> INSTRUCTION:
Print the records below exactly, leaving out nothing.

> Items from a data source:
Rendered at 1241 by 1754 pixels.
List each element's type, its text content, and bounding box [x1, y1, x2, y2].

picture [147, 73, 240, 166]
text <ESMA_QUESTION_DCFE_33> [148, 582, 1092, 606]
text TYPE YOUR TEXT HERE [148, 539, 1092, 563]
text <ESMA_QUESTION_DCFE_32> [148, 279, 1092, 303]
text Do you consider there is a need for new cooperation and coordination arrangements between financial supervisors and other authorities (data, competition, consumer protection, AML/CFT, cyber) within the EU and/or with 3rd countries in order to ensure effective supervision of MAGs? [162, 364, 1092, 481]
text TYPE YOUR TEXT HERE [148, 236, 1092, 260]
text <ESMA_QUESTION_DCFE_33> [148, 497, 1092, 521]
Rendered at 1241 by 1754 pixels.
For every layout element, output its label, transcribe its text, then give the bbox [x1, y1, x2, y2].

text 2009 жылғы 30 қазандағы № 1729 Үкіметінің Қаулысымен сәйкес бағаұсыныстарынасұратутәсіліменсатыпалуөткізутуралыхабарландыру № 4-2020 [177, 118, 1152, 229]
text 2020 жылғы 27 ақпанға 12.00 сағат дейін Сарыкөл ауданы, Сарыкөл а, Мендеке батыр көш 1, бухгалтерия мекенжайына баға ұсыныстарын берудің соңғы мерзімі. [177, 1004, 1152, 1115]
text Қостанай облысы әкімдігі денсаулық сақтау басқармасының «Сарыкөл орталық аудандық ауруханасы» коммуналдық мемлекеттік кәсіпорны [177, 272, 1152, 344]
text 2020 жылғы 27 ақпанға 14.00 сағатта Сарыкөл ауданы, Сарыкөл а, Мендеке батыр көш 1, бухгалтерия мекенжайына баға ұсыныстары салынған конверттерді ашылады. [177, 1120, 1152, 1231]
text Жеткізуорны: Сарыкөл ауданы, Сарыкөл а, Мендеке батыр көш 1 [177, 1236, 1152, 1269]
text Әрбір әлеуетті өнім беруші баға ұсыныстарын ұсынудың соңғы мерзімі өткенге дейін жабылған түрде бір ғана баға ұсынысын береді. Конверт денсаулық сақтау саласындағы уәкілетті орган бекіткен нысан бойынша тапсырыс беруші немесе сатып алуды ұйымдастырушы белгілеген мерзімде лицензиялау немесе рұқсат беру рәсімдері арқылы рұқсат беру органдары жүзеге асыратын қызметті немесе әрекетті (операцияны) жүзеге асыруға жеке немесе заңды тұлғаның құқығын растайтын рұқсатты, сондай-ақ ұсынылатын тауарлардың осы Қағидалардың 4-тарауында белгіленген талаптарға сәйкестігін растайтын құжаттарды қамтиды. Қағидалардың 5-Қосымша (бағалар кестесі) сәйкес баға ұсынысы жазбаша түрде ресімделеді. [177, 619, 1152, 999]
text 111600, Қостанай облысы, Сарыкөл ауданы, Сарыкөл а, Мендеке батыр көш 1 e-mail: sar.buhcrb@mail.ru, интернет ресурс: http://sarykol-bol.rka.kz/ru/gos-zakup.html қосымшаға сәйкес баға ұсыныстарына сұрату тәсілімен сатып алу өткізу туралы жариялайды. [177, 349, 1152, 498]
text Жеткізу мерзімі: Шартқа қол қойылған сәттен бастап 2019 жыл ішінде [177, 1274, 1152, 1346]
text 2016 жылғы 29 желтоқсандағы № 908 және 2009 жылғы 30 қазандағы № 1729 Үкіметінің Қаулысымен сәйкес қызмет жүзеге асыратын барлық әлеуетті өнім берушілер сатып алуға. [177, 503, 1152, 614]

> TASK RESULT:
Rendered at 1241 by 1754 pixels.
List each element's type, its text content, and bounding box [x1, y1, x2, y2].

picture [147, 73, 240, 166]
text <ESMA_QUESTION_DCFE_33> [148, 582, 1092, 606]
text TYPE YOUR TEXT HERE [148, 539, 1092, 563]
text <ESMA_QUESTION_DCFE_32> [148, 279, 1092, 303]
text Do you consider there is a need for new cooperation and coordination arrangements between financial supervisors and other authorities (data, competition, consumer protection, AML/CFT, cyber) within the EU and/or with 3rd countries in order to ensure effective supervision of MAGs? [162, 364, 1092, 481]
text TYPE YOUR TEXT HERE [148, 236, 1092, 260]
text <ESMA_QUESTION_DCFE_33> [148, 497, 1092, 521]
Rendered at 1241 by 1754 pixels.
For every layout element, output its label, transcribe its text, then give the bbox [x1, y1, x2, y2].

text 2009 жылғы 30 қазандағы № 1729 Үкіметінің Қаулысымен сәйкес бағаұсыныстарынасұратутәсіліменсатыпалуөткізутуралыхабарландыру № 4-2020 [177, 118, 1152, 229]
text 2020 жылғы 27 ақпанға 12.00 сағат дейін Сарыкөл ауданы, Сарыкөл а, Мендеке батыр көш 1, бухгалтерия мекенжайына баға ұсыныстарын берудің соңғы мерзімі. [177, 1004, 1152, 1115]
text Қостанай облысы әкімдігі денсаулық сақтау басқармасының «Сарыкөл орталық аудандық ауруханасы» коммуналдық мемлекеттік кәсіпорны [177, 272, 1152, 344]
text 2020 жылғы 27 ақпанға 14.00 сағатта Сарыкөл ауданы, Сарыкөл а, Мендеке батыр көш 1, бухгалтерия мекенжайына баға ұсыныстары салынған конверттерді ашылады. [177, 1120, 1152, 1231]
text Жеткізуорны: Сарыкөл ауданы, Сарыкөл а, Мендеке батыр көш 1 [177, 1236, 1152, 1269]
text Әрбір әлеуетті өнім беруші баға ұсыныстарын ұсынудың соңғы мерзімі өткенге дейін жабылған түрде бір ғана баға ұсынысын береді. Конверт денсаулық сақтау саласындағы уәкілетті орган бекіткен нысан бойынша тапсырыс беруші немесе сатып алуды ұйымдастырушы белгілеген мерзімде лицензиялау немесе рұқсат беру рәсімдері арқылы рұқсат беру органдары жүзеге асыратын қызметті немесе әрекетті (операцияны) жүзеге асыруға жеке немесе заңды тұлғаның құқығын растайтын рұқсатты, сондай-ақ ұсынылатын тауарлардың осы Қағидалардың 4-тарауында белгіленген талаптарға сәйкестігін растайтын құжаттарды қамтиды. Қағидалардың 5-Қосымша (бағалар кестесі) сәйкес баға ұсынысы жазбаша түрде ресімделеді. [177, 619, 1152, 999]
text 111600, Қостанай облысы, Сарыкөл ауданы, Сарыкөл а, Мендеке батыр көш 1 e-mail: sar.buhcrb@mail.ru, интернет ресурс: http://sarykol-bol.rka.kz/ru/gos-zakup.html қосымшаға сәйкес баға ұсыныстарына сұрату тәсілімен сатып алу өткізу туралы жариялайды. [177, 349, 1152, 498]
text Жеткізу мерзімі: Шартқа қол қойылған сәттен бастап 2019 жыл ішінде [177, 1274, 1152, 1346]
text 2016 жылғы 29 желтоқсандағы № 908 және 2009 жылғы 30 қазандағы № 1729 Үкіметінің Қаулысымен сәйкес қызмет жүзеге асыратын барлық әлеуетті өнім берушілер сатып алуға. [177, 503, 1152, 614]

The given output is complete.